(Information shown begins)

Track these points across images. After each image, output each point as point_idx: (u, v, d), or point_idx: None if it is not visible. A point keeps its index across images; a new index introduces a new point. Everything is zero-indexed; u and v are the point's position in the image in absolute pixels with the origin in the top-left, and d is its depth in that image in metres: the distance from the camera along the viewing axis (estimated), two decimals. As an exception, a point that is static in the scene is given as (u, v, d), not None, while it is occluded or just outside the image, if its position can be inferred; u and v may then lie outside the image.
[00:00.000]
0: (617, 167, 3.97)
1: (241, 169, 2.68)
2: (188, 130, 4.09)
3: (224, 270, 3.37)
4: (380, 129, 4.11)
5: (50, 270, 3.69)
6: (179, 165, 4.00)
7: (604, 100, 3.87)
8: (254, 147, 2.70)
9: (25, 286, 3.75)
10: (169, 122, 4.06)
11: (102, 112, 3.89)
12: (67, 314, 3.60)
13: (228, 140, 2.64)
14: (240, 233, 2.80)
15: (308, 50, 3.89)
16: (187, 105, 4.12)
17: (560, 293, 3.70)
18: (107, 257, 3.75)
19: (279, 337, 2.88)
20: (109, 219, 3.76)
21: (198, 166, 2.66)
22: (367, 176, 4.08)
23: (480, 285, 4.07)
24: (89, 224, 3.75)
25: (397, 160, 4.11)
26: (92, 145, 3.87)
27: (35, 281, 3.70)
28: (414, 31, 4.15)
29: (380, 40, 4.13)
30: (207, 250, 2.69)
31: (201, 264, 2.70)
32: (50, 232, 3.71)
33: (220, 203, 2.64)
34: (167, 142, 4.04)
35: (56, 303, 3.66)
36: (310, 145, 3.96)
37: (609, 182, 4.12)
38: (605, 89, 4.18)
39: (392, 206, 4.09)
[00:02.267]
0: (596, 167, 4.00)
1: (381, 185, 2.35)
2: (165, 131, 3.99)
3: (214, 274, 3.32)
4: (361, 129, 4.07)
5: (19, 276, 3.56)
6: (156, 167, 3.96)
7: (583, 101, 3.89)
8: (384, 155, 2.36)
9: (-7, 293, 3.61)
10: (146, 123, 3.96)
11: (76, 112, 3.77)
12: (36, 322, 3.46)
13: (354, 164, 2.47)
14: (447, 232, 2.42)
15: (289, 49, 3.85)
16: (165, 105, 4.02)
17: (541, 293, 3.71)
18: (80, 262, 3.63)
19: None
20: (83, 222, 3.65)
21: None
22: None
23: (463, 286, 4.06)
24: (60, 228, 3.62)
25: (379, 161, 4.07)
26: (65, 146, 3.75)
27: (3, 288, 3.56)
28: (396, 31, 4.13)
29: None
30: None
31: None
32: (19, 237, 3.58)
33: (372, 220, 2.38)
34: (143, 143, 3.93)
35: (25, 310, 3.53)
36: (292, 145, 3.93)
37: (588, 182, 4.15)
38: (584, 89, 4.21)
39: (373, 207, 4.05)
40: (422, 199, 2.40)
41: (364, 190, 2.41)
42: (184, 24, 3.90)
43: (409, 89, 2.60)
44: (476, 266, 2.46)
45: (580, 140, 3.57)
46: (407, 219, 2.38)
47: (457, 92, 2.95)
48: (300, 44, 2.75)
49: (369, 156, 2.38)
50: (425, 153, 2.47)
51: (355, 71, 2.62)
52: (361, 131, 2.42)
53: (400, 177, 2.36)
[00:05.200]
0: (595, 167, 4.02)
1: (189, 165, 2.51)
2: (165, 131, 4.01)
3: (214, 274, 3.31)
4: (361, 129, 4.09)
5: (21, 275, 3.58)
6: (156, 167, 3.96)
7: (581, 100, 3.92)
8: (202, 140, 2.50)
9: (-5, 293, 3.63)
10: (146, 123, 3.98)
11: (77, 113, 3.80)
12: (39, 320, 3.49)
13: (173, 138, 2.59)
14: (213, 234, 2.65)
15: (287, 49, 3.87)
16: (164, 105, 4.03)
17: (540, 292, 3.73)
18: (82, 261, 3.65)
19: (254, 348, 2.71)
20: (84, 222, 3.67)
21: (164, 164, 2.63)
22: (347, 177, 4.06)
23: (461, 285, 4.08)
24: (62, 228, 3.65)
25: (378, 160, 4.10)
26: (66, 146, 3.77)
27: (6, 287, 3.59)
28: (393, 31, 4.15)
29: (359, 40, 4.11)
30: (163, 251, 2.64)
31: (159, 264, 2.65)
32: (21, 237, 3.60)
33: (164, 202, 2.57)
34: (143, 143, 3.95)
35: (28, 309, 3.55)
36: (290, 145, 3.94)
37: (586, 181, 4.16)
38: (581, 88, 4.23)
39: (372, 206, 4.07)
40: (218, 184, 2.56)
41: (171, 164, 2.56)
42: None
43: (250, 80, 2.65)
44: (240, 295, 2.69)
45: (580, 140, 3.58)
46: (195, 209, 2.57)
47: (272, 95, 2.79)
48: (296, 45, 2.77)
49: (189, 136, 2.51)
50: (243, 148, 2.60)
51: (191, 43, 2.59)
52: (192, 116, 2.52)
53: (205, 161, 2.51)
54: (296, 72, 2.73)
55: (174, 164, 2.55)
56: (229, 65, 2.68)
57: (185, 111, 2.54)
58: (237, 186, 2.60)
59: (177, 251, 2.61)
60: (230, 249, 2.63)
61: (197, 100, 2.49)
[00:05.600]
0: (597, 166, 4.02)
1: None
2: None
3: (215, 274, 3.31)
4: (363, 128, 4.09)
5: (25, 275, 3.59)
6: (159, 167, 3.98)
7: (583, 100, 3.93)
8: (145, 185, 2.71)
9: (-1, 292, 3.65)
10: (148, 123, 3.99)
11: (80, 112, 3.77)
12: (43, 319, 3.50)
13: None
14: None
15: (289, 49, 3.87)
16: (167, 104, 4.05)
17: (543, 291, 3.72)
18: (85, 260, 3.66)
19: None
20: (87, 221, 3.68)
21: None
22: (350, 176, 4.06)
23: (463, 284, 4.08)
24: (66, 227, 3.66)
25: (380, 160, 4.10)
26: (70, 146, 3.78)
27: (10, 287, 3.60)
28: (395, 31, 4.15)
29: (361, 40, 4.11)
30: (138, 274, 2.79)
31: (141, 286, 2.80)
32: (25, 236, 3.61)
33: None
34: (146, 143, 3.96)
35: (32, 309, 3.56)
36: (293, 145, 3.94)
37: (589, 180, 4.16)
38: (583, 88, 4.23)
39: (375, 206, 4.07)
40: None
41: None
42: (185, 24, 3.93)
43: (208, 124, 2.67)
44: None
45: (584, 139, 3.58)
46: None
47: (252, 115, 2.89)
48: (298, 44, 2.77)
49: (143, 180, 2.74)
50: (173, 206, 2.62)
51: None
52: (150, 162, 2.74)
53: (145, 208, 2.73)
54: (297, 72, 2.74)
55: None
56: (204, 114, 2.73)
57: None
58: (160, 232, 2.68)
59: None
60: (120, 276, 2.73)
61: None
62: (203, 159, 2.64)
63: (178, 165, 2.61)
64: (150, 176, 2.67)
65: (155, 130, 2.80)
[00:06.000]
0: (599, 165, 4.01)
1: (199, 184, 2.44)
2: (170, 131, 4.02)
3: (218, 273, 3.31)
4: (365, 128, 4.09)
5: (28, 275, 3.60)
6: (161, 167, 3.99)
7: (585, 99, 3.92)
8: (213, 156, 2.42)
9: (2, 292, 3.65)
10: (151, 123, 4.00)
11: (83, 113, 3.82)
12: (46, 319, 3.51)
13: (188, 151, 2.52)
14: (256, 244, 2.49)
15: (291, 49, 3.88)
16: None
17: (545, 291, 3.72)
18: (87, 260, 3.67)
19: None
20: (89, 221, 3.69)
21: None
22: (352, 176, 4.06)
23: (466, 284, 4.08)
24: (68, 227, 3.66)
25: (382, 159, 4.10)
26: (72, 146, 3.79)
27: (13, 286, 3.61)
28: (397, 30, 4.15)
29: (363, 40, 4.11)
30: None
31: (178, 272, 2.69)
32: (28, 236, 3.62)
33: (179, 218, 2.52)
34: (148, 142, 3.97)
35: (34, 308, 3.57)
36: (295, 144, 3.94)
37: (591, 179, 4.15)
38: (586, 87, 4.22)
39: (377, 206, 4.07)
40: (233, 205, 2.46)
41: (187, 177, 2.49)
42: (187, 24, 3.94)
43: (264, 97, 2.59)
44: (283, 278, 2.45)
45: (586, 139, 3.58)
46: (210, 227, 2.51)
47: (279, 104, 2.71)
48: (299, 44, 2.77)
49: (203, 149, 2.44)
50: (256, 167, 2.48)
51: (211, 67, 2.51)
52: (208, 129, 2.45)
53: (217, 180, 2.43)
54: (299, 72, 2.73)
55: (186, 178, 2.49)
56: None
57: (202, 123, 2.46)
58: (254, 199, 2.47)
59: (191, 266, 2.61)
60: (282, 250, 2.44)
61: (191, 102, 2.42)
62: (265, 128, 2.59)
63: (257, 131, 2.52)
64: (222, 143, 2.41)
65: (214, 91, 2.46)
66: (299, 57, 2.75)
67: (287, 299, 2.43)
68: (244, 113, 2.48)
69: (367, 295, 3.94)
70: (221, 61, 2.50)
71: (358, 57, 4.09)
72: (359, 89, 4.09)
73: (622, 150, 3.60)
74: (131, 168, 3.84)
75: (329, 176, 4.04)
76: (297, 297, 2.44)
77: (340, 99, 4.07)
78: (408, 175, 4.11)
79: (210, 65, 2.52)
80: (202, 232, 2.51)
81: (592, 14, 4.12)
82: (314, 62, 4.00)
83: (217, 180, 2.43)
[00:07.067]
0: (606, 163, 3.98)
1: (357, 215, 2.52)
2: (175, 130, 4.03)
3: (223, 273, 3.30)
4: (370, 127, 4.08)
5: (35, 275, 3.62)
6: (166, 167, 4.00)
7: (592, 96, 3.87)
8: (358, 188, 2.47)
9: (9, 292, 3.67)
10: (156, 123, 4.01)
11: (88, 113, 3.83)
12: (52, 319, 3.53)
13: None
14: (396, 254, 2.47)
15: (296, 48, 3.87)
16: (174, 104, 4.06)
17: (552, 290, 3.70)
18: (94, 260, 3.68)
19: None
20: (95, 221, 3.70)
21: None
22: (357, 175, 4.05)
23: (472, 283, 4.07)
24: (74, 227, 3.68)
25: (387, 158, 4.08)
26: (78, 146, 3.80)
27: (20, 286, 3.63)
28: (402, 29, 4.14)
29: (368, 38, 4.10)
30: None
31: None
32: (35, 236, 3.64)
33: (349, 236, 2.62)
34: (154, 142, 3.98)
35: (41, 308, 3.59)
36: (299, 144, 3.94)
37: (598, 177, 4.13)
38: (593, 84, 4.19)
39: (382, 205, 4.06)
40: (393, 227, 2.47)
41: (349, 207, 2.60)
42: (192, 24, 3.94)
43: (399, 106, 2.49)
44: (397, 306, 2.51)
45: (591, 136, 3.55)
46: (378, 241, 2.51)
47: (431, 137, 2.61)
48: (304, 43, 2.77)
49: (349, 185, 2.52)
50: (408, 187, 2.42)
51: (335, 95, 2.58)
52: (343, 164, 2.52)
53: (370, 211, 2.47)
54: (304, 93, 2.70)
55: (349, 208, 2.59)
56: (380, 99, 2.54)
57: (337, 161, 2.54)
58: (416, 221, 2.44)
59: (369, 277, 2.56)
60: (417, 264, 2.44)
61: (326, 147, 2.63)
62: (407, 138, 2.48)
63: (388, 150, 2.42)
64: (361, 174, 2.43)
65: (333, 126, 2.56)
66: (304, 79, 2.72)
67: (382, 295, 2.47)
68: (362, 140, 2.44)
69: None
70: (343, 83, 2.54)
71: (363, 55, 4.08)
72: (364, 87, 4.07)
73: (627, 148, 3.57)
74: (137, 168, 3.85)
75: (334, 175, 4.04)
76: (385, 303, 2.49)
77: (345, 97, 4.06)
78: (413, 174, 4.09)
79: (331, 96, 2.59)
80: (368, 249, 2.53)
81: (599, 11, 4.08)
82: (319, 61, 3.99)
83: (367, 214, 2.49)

(Information shown ends)

(Activity):
Copy out the range of lines above starting at the line with "[00:05.600]" and ending at the line with "65: (155, 130, 2.80)", exactly and including both.

(Written answer):
[00:05.600]
0: (597, 166, 4.02)
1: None
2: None
3: (215, 274, 3.31)
4: (363, 128, 4.09)
5: (25, 275, 3.59)
6: (159, 167, 3.98)
7: (583, 100, 3.93)
8: (145, 185, 2.71)
9: (-1, 292, 3.65)
10: (148, 123, 3.99)
11: (80, 112, 3.77)
12: (43, 319, 3.50)
13: None
14: None
15: (289, 49, 3.87)
16: (167, 104, 4.05)
17: (543, 291, 3.72)
18: (85, 260, 3.66)
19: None
20: (87, 221, 3.68)
21: None
22: (350, 176, 4.06)
23: (463, 284, 4.08)
24: (66, 227, 3.66)
25: (380, 160, 4.10)
26: (70, 146, 3.78)
27: (10, 287, 3.60)
28: (395, 31, 4.15)
29: (361, 40, 4.11)
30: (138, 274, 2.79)
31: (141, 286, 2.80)
32: (25, 236, 3.61)
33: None
34: (146, 143, 3.96)
35: (32, 309, 3.56)
36: (293, 145, 3.94)
37: (589, 180, 4.16)
38: (583, 88, 4.23)
39: (375, 206, 4.07)
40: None
41: None
42: (185, 24, 3.93)
43: (208, 124, 2.67)
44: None
45: (584, 139, 3.58)
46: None
47: (252, 115, 2.89)
48: (298, 44, 2.77)
49: (143, 180, 2.74)
50: (173, 206, 2.62)
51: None
52: (150, 162, 2.74)
53: (145, 208, 2.73)
54: (297, 72, 2.74)
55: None
56: (204, 114, 2.73)
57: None
58: (160, 232, 2.68)
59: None
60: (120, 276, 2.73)
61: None
62: (203, 159, 2.64)
63: (178, 165, 2.61)
64: (150, 176, 2.67)
65: (155, 130, 2.80)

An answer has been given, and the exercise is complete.